Son doigt parcouru des fiches par ordre alphabétique. Il finit par s’arrêter sur l'une d'entre elles tachée et abîmée, intitulée « DOCKMANNER ». Saisissant le dossier, il se mit à parcourir les informations inscrites :
ASSISTANCE PUBLIQUE/HOPITAUX DE PARIS
HOPITAUX UNIVERSITAIRES PARIS OUEST
HOPITAL EUROPEEN GEORGES POMPIDOU
DATE D’ADMISSION : 22/07/97
NOM : DOCKMANNER
PRÉNOM : ETHAN
N° DOSSIER : 35467892
RESPONSABLE(S) LÉGAL (AUX) :
Mr Georges & Mme Rachel DOCKMANNER
ADRESSE : 14 rue la Boétie 75008 PARIS
SERVICE D’AFFECTATION : TRAUMATOLOGIE
RAPPORT du 1er BILAN PRÉLIMINAIRE DE SANTÉ DU PATIENT : choc traumatique sévère-coma stade 3-risque élevé de séquelles/ lésions cérébrales-identifiées-Diagnostique : R/
La feuille qu’il tenait se mit à trembler.
— Mais…c’est moi… !!! ...Qu’est-ce qu'il s'est passé ??? pensa-t-il, sous le choc.
Puis il ouvrit le reste du dossier. Il trouva un cahier « Dossier médical DOCKMANNER-Soins journaliers », et tomba sur des lignes datées où étaient notifiés des soins quotidiens.
Sur la 1ère page, il put lire :
23/07/97 Chambre 57 : Soins effectués. Etat stationnaire.
— Juillet 97 ? Que m'est-il arrivé ??? Il fit un effort pour rassembler ses souvenirs...très flous. Juillet...oui...J'étais en vacances...mes amis... Les images qui lui revenaient étaient intermittentes, mais ses douleurs à la tête reprirent.
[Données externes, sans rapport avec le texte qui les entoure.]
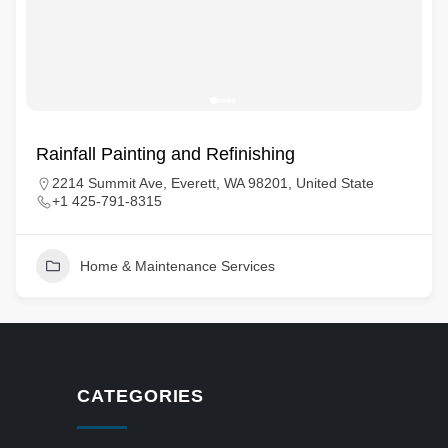
Rainfall Painting and Refinishing
2214 Summit Ave, Everett, WA 98201, United State
+1 425-791-8315
Home & Maintenance Services
CATEGORIES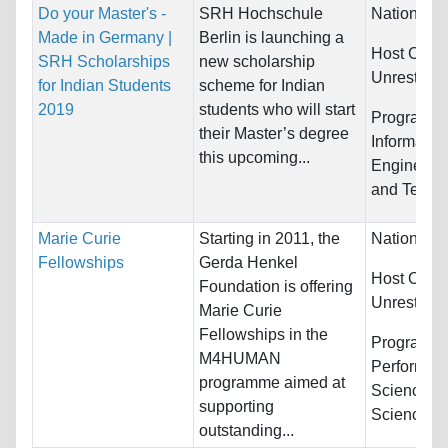
Do your Master's -
SRH Hochschule
Nationality
Made in Germany |
Berlin is launching a
Host Count
SRH Scholarships
new scholarship
Unrestrict
for Indian Students
scheme for Indian
2019
students who will start
Programs:
their Master’s degree
Informatio
this upcoming...
Engineerin
and Techn
Marie Curie
Starting in 2011, the
Nationality
Fellowships
Gerda Henkel
Host Count
Foundation is offering
Unrestrict
Marie Curie
Fellowships in the
Programs:
M4HUMAN
Performing,
programme aimed at
Science/So
supporting
Science...
outstanding...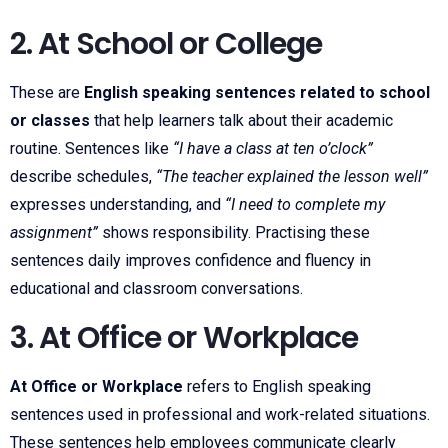
2. At School or College
These are
English speaking sentences related to school
or classes
that help learners talk about their academic
routine. Sentences like
“I have a class at ten o’clock”
describe schedules,
“The teacher explained the lesson well”
expresses understanding, and
“I need to complete my
assignment”
shows responsibility. Practising these
sentences daily improves confidence and fluency in
educational and classroom conversations.
3. At Office or Workplace
At Office or Workplace
refers to English speaking
sentences used in professional and work-related situations.
These sentences help employees communicate clearly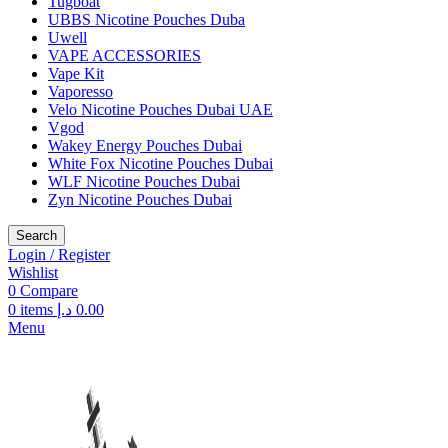
Tugboat
UBBS Nicotine Pouches Duba
Uwell
VAPE ACCESSORIES
Vape Kit
Vaporesso
Velo Nicotine Pouches Dubai UAE
Vgod
Wakey Energy Pouches Dubai
White Fox Nicotine Pouches Dubai
WLF Nicotine Pouches Dubai
Zyn Nicotine Pouches Dubai
Search
Login / Register
Wishlist
0
Compare
0
items
د.إ
0.00
Menu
Il tourna les pages et vit à sa plus grande stupéfaction les dates défiler sous ses yeux :
05/09/97
22/05/98
11/09/01
…
L'estomac retourné, il tourna de plus en plus lentement les pages et parvint à la dernière :
22/07/31-Chambre 16 / Soins effectués + Néo-genèse administrée-état stationnaire/Rq : courbe anormale phase paradoxale 3 enregistrée à 4h06 : agitation oculaire anormale PSP
C’est impossible ! Qu’est-ce que c’est que ce cauchemar ? Ulcéré, ses pensées fusaient à la vitesse de l'éclair dans sa tête. Son regard éperdu lisait et relisait les lignes de dates sans discontinuer, cherchant l'erreur, la coquille, ce quelque chose qui permettrait de comprendre et de se rassurer sur l'évidente ineptie du document. Mais il ne trouva rien, les années semblaient s'empiler sagement page après page dans le dossier, renseignées chacune de commentaires manuscrits soigneusement consignés.
Sidéré, il leva alors la tête et aperçu soudain une faible lueur dans le recoin d’un mur sombre. Attiré, iI se releva et s’en approcha. Se baissant, il constata que la lumière émanait d’un autre trou dans lequel le passage était envisageable. Sans plus réfléchir, il s’y glissa et passa entre de gros blocs de béton arrachés, se faufilant dans un mince boyau en direction de la lumière. Il remarqua dans sa progression que plus il s’en approchait, plus celle-ci virait au jaune et rouge tout en étant de plus en plus vive. S’écorchant au passage, il peina tant bien que mal jusqu’à l’extrémité de cette sorte de tunnel et pu enfin passer la tête hors du trou. Quelques instants, il se figea.
Partout, du feu. Des décombres. De la fumée épaisse, noire et nauséabonde vint lui assaillir les sens. Il se trouvait enfin dehors, mais au centre d’immense blocs de béton et de gravas entassés formant un amas indistinguable de câble, de pierre et de métal au-dessus et au-dessous de lui. De surcroît, comme il se trouvait en hauteur, il vit avec effroi un panorama cataclysmique se déployer sous ses yeux. Une ville brûlait des flammes de l’enfer devant lui, étalant ses quartiers écroulés et noircis ainsi que ses avenues béantes et fumantes. Le ciel, emplit de noirceur incandescente, ne laissait passer aucune lumière. Paris brûlait, exsangue. Il respira un grand coup. Et ferma les yeux.